Gold(I) catalysis, dominated by the activation of sp-hybridised carbons, has shown great versatility in organic synthesis due to their selectivity patterns, broad functional group tolerance and generally mild conditions. In the light of the limited available insight into more unusual observed reactivity, whether in shifting regio- and stereoselectivity, highly selective transformations or underexplored bimetallic systems, the work presented in this Doctoral Thesis intends to cover the explored mechanisms underpinning each of these reactions experimentally and computationally and presents rational approaches to reaction discovery.
We determined the nature of intermediates in gold(I)-catalysed transformations through DFT studies finding novel intermediates hitherto unreported. We described their bonding through NBO calculations and extended this study to a complete mechanistic understanding of single- and double-cleavage enyne rearrangements, uncovering the factors leading to stereoconvergence, exocyclic or endocyclic selectivity and single or double cleavage. Finally, a mechanistic investigation of enyne cyclisations and alkoxycyclisations provided the theoretical framework for the study of the role of the alcohol, as well as the patterns in enantioselective versions of these reactions.
The gold(I)-catalysed cyclotrimerisation of alkynes was then explored, showing unusual selectivity patterns. A subsequent thorough computational mechanistic investigation, validated through control experiments, suggested that the cyclotrimerisation proceeds through unique intermediates distinct from other metal-catalysed processes.

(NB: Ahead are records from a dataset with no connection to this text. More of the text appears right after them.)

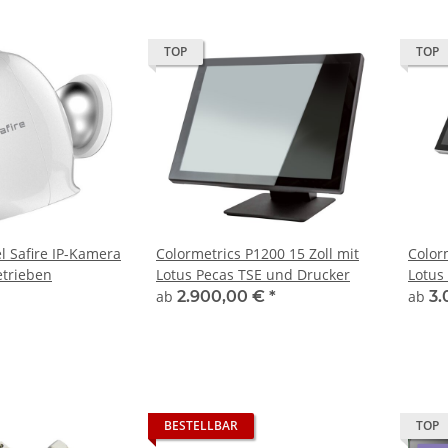
TOP
TOP
 Safire IP-Kamera
Colormetrics P1200 15 Zoll mit
Color
etrieben
Lotus Pecas TSE und Drucker
Lotus
ab
2.900,00 €
*
ab
3.
BESTELLBAR
TOP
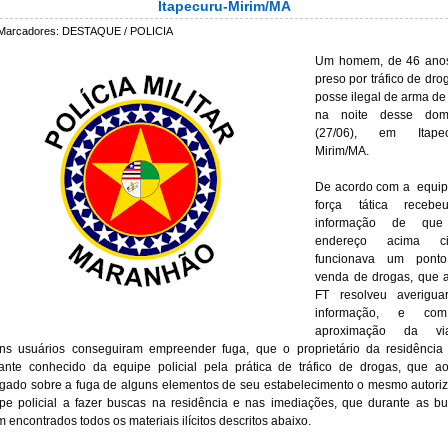
Itapecuru-Mirim/MA
Marcadores:
DESTAQUE / POLICIA
Um homem, de 46 anos,
preso por tráfico de drog
posse ilegal de arma de 
na 
noite
 desse domi
(27/06), em Itapec
Mirim/MA.
De acordo com a  equip
força tática recebe
informação de que
endereço acima cit
funcionava um ponto
venda de drogas, que 
FT resolveu averiguar
informação, e co
aproximação da viat
ns usuários conseguiram empreender fuga, que o proprietário da residência 
ante conhecido da equipe policial pela prática de tráfico de drogas, que ao
gado sobre a fuga de alguns elementos de seu estabelecimento o mesmo autoriz
pe policial a fazer buscas na residência e nas imediações, que durante as bu
m encontrados todos os materiais ilícitos descritos abaixo.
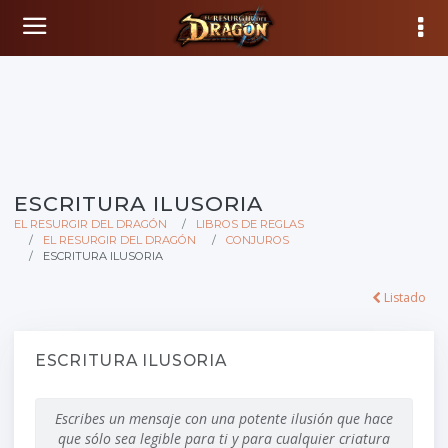
ESCRITURA ILUSORIA
EL RESURGIR DEL DRAGÓN
LIBROS DE REGLAS
EL RESURGIR DEL DRAGÓN
CONJUROS
ESCRITURA ILUSORIA
Listado
ESCRITURA ILUSORIA
Escribes un mensaje con una potente ilusión que hace
que sólo sea legible para ti y para cualquier criatura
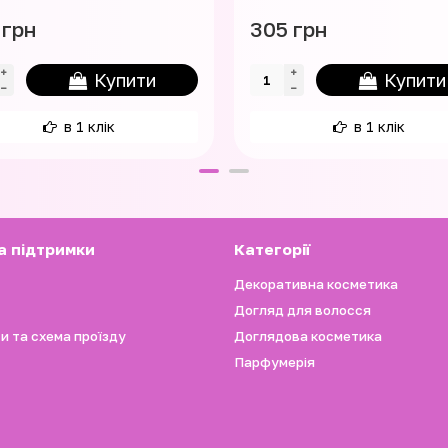
 грн
305 грн
Купити
Купити
в 1 клік
в 1 клік
а підтримки
Категорії
Декоративна косметика
Догляд для волосся
и та схема проїзду
Доглядова косметика
Парфумерія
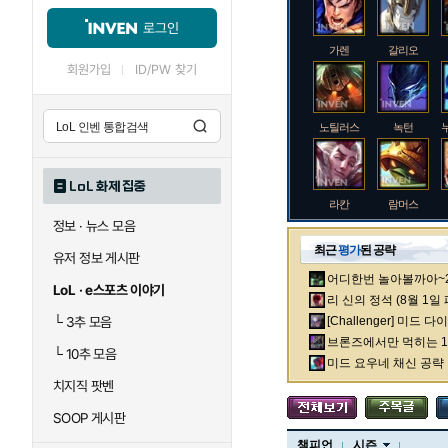
로그인
가렌
갈리오
회원가입
ID/PW 찾기
노틸러스
녹턴
LoL 화제 집중
라칸
람머스
정보 · 뉴스 모음
최근
평가
된 공략
유저 정보 게시판
어디한번 놀아볼까아~2차
로크
루시안
LoL · e스포츠 이야기
리 신의 정석 (8월 1일
└
3추 모음
[Challenger] 미드 
브론즈에서만 먹히는 1렙
└
10추 모음
말자하
말파이트
미드 요우네 채신 공략
치지직 팟벤
SOOP 게시판
바이
베이가
챔피언
시즌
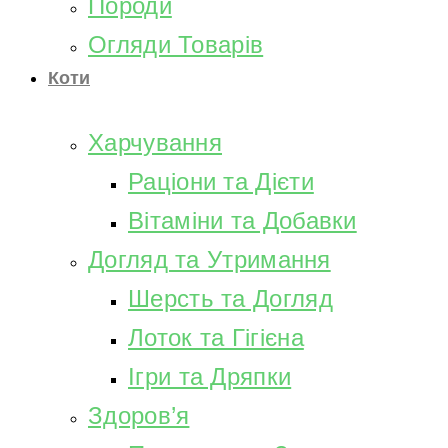
Породи
Огляди Товарів
Коти
Харчування
Раціони та Дієти
Вітаміни та Добавки
Догляд та Утримання
Шерсть та Догляд
Лоток та Гігієна
Ігри та Дряпки
Здоров’я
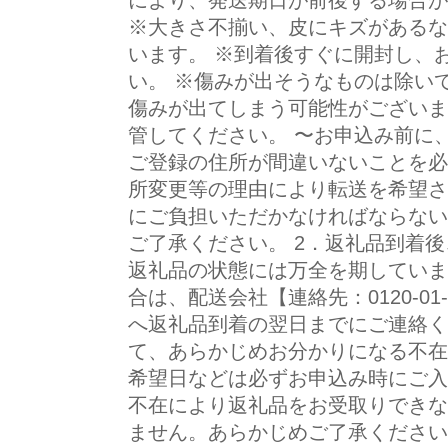
により、発送期日が前後する場合があ
※大きさ不揃い、皮にキズがあるな
います。 ※到着後すぐに開封し、
い。 ※傷みが出そうなものは除い
傷みが出てしまう可能性がございま
管してください。 〜お申込み前に、
ご登録の住所が間違いないことを必
所変更等の理由により転送を希望さ
にご負担いただかなければならない
ご了承ください。 2．返礼品到着
返礼品の状態には万全を期していま
合は、配送会社【連絡先：0120-01
へ返礼品到着の翌日までにご連絡くだ
て、あらかじめお分かりになる不在
希望日などは必ずお申込み時にご入力
不在により返礼品をお受取りできな
ません。あらかじめご了承ください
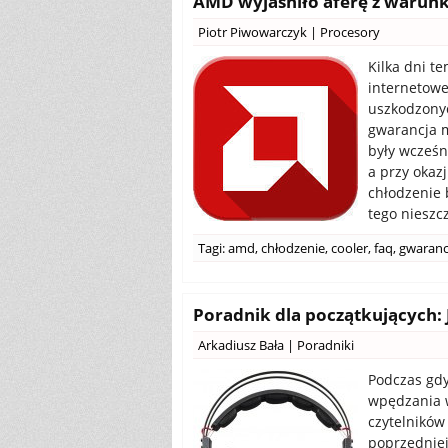
AMD wyjaśniło aferę z warunk
Piotr Piwowarczyk
|
Procesory
Kilka dni te
internetow
uszkodzonyc
gwarancja m
były wcześn
a przy okaz
chłodzenie 
tego nieszc
Tagi:
amd
,
chłodzenie
,
cooler
,
faq
,
gwaranc
Poradnik dla początkujących: 
Arkadiusz Bała
|
Poradniki
Podczas gdy
wpędzania 
czytelników
poprzedniej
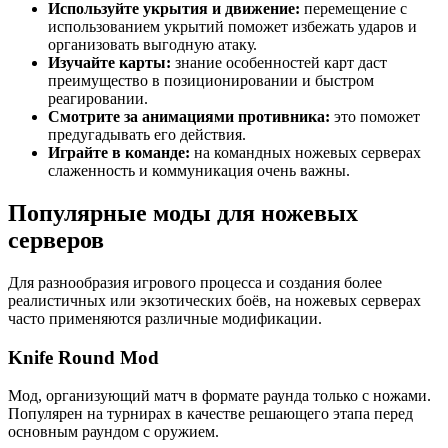
Используйте укрытия и движение:
перемещение с
использованием укрытий поможет избежать ударов и
организовать выгодную атаку.
Изучайте карты:
знание особенностей карт даст
преимущество в позиционировании и быстром
реагировании.
Смотрите за анимациями противника:
это поможет
предугадывать его действия.
Играйте в команде:
на командных ножевых серверах
слаженность и коммуникация очень важны.
Популярные моды для ножевых
серверов
Для разнообразия игрового процесса и создания более
реалистичных или экзотических боёв, на ножевых серверах
часто применяются различные модификации.
Knife Round Mod
Мод, организующий матч в формате раунда только с ножами.
Популярен на турнирах в качестве решающего этапа перед
основным раундом с оружием.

We finally designed a ligand platform to serve as a scaffold for bimetallic complexes containing gold(I). In addition to their synthesis and structural characterisation, we examined their reactivity and performed more in-depth combined computational and experimental work on the cyclometallated gold(I)-d8 metal complexes. Computational insight helped develop rational cooperative catalysis with the [AuAu] complexes.